S'ensuit la mise au point du procédé de fermentation pour produire les souches sélectionnées. « Celui-ci ne doit pas être trop coûteux pour obtenir un coût final du biofongicide proche de celui des produits conventionnels. » Leur stabilité dans le temps est renforcée grâce à la mise en oeuvre d'un agent protecteur. Puis vient l'étape de la formulation. « Nous travaillons beaucoup sur la formulation à base de produits biosourcés pour qu'elle permette à la souche de bien se nourrir et résister au champ. » Troisième étape : les essais en chambre phytotronique. Les souches qui restent en lice (10 à 30) sont testées directement sur les cultures cibles avec un produit déjà formulé pour étudier différentes doses, le positionnement du traitement, la compatibilité avec les fongicides chimiques en présence de maladie. Au maximum, cinq souches seront gardées pour des tests au champ afin d'étudier un maximum de modalités pour chacune. « Contre la fusariose du blé, nous en avions deux la première année en 2017 au champ, puis une seule par la suite. »

Réduire l'IFT

« L'itinéraire technique a été construit avec les coopératives. Celles-ci réalisent ensuite toutes les modalités avec trois ou quatre répétitions pour tester différents stades d'applications. Dans certains essais, notre candidat procure la même efficacité que la référence. Dans d'autres, en fonction de la météo ou de la pression maladie, son efficacité est moindre. Mais l'objectif n'est pas de se passer des fongicides chimiques mais de réduire leur IFT en intégrant des produits de biocontrôle dans les programmes fongicides. »

En 2021, le stade d'application doit être affiné, de même que le procédé de production de la souche et la formulation. ARD a également présenté ces résultats à des firmes phytosanitaires et des start-up pour une future mise en marché. « Certaines vont conduire leur propre test pendant trois ans avant de s'investir dans une homologation. » Cinq à six années sont encore nécessaires avant que le produit ne soit commercialisé. Cela comprend des phases longues et coûteuses d'enregistrement des solutions actives au niveau européen puis de leurs homologations par les metteurs en marché par zone géographique.

Tout réinventer

Mettre au point un biofongicide est un parcours semé d'embûches.
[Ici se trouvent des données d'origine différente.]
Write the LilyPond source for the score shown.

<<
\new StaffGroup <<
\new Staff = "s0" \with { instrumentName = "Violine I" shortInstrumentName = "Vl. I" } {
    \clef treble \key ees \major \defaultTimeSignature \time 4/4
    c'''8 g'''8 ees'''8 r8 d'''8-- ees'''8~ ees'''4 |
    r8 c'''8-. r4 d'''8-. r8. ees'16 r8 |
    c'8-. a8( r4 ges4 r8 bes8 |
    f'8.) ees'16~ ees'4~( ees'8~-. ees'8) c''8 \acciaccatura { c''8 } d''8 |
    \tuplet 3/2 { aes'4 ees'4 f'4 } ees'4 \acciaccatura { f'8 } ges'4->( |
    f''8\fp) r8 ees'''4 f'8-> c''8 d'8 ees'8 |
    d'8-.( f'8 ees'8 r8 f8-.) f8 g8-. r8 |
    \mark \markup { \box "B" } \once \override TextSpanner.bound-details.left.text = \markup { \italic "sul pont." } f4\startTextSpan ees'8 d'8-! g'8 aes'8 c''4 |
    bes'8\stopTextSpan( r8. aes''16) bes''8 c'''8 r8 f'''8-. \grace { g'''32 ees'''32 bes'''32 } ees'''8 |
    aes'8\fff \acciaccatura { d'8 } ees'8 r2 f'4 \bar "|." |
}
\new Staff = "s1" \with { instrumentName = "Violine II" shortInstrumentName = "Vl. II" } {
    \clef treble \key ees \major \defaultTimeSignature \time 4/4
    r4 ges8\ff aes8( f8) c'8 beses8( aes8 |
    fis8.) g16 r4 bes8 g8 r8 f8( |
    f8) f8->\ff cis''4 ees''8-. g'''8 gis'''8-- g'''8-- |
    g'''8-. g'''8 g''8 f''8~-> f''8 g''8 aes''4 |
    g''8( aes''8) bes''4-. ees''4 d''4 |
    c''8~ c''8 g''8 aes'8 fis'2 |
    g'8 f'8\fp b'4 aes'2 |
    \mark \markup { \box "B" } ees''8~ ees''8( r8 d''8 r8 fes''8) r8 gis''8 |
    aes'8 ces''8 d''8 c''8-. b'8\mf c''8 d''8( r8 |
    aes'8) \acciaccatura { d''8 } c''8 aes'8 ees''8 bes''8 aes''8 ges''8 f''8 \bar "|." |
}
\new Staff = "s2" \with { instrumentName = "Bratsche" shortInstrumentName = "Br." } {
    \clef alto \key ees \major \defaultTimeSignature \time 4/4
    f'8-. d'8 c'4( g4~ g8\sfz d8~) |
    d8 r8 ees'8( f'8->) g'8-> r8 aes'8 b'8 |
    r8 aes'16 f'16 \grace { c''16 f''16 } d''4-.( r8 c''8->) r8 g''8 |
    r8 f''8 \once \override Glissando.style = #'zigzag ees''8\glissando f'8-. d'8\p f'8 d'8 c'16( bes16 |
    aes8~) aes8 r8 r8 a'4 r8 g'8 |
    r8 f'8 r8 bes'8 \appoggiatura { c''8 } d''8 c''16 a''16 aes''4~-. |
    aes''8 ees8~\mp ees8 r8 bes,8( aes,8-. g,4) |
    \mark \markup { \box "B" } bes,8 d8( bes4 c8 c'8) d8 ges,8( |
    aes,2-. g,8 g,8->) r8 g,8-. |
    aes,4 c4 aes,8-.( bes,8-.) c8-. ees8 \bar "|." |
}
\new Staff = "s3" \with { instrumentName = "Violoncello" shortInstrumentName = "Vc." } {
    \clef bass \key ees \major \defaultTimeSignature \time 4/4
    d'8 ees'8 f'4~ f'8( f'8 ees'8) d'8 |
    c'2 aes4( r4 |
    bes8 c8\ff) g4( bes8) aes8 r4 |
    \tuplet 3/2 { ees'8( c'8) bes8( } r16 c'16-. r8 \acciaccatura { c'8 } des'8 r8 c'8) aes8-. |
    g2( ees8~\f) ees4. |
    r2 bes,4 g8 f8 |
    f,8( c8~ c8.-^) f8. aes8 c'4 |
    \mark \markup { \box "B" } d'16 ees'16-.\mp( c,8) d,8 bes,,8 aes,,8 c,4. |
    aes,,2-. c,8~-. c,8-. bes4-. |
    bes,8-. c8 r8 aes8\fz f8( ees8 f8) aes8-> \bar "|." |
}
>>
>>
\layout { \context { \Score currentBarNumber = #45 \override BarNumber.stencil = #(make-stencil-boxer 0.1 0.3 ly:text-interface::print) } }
Il faut réussir à maintenir la viabilité et l'efficacité de la souche tout au long du procédé de production, pendant le stockage, lors de la pulvérisation, puis au champ, tout en assurant performance et compétitivité. « Pour cela, il faut adapter le process à chaque type de souches, ce qui nécessite d'investir dans des équipements spécifiques. » Il faut également mettre au point un stabilisateur de la souche, de nouvelles formulations, de nouveaux itinéraires techniques intégrant sélection variétale, agronomie et fongicides conventionnels à dose réduite, le tout sans OAD adaptés. « Il nous faut aussi imaginer des utilisations différentes en termes de conditions de stockage, de moments de traitement, et peut-être d'équipements d'application : nos liens étroits avec les coopératives agricoles prennent alors tout leur sens car leurs adhérents sont intimement associés au succès de cette révolution. » Et c'est sans compter sur le fait que la réglementation n'est pas encore totalement adaptée à ce nouveau type de produits. Parallèlement, ARD teste déjà son candidat sur d'autres couples culture/pathogène et planche sur d'autres biofongicides pour ses coopératives actionnaires. « Ce que nous avions réalisé en dix ans pour la fusariose peut l'être aujourd'hui en six ans », conclut Alix Rousseaux.

(1) Agro-industrie, Recherche et Développement.(2) Vivescia, actionnaire majoritaire, aux côtés d'EMC2 (Meuse), CAJ (Ardennes), et de Coligny, Efigrain-Sezanne et Esternay (Marne).

BIO EXPRESS

ALIX ROUSSEAUX

2009. Ingénieur agroalimentaire de l'Ensia de Massy, spécialisée en microbiologie des procédés alimentaires et biologiques (Essonne).

2010. Responsable de l'activité bio-intrants, chef de projet biotech et extraction du végétal chez ARD (Marne).

2017. Devient directrice de projet en biotechnologie en plus de ses autres fonctions.